O senador Flávio Bolsonaro afirmou neste sábado (16), durante evento em Sorocaba, no interior de São Paulo, que não pretende desistir da disputa política após a divulgação de um áudio em que pede dinheiro ao empresário Daniel Vorcaro para a produção de um filme sobre o ex-presidente Jair Bolsonaro. O conteúdo foi divulgado pelo site Intercept Brasil na última quarta-feira (13). Durante o discurso, o senador declarou que não será intimidado e disse que seguirá “lutando pelo Brasil”.
Na fala ao público, Flávio Bolsonaro afirmou que os adversários tentaram silenciá-lo com a divulgação do áudio. “Eles me subestimaram, mais uma vez, achando que vão me intimidar, achando que vão me calar”, declarou. O senador também utilizou referências religiosas e disse que amanheceu lembrando de uma passagem bíblica relacionada à resistência em momentos de dificuldade. Ao citar o trecho, no entanto, ele mencionou equivocadamente o versículo “14:10” do livro de Provérbios.

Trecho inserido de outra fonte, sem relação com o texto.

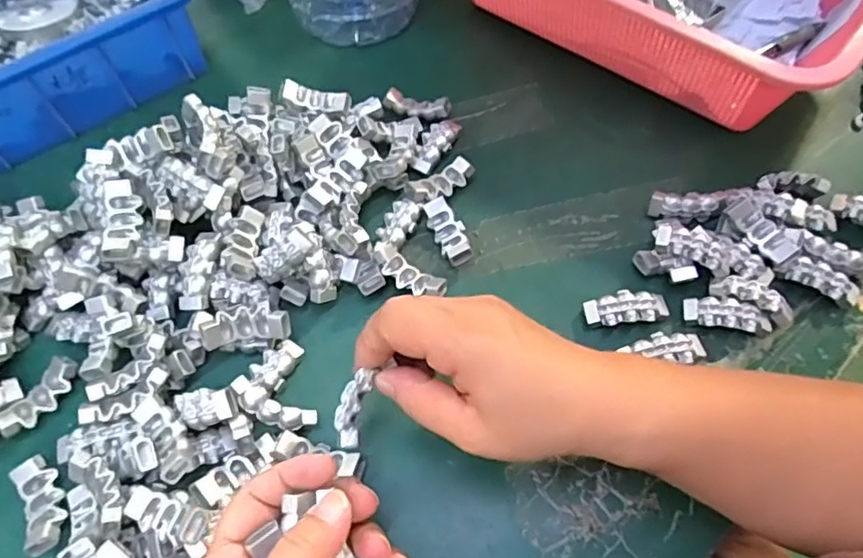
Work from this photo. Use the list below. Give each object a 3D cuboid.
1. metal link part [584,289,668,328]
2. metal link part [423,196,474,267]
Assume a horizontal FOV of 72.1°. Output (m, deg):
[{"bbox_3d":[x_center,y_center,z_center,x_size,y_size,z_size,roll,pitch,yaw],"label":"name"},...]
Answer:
[{"bbox_3d":[0.115,0.018,0.351,0.049,0.012,0.019,-2,61,-2],"label":"metal link part"},{"bbox_3d":[0.011,-0.030,0.379,0.017,0.014,0.048,-21,63,-12],"label":"metal link part"}]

Desde a publicação da reportagem, o senador tem alegado que procurou Daniel Vorcaro para cobrar pagamentos atrasados relacionados a um contrato privado de financiamento do longa-metragem sobre Jair Bolsonaro. Segundo o Intercept Brasil, o empresário teria prometido investir US$ 24 milhões na produção em dezembro de 2024. Conforme a reportagem, cerca de US$ 10,6 milhões teriam sido transferidos entre fevereiro e maio de 2025 por meio de uma empresa no Brasil para um fundo nos Estados Unidos.
Durante o discurso em Sorocaba, Flávio Bolsonaro também criticou o governo do presidente Luiz Inácio Lula da Silva e fez ataques ao Supremo Tribunal Federal. Ao comentar os condenados pelos atos de 8 de janeiro de 2023, ele afirmou que houve interferência política no processo e citou o ministro Alexandre de Moraes. O senador ainda declarou que Jair Bolsonaro voltará ao Palácio do Planalto em 2026 e pediu apoio do público presente ao evento.
Em outro momento da fala, Flávio Bolsonaro atribuiu ao presidente Lula a frase sobre “fazer o diabo” para vencer eleições. No entanto, a declaração original foi feita pela ex-presidente Dilma Rousseff em março de 2013, durante agenda oficial em João Pessoa, na Paraíba. Na ocasião, Dilma afirmou que partidos poderiam “fazer o diabo” durante campanhas eleitorais, mas que o respeito institucional deveria prevalecer durante o exercício dos mandatos.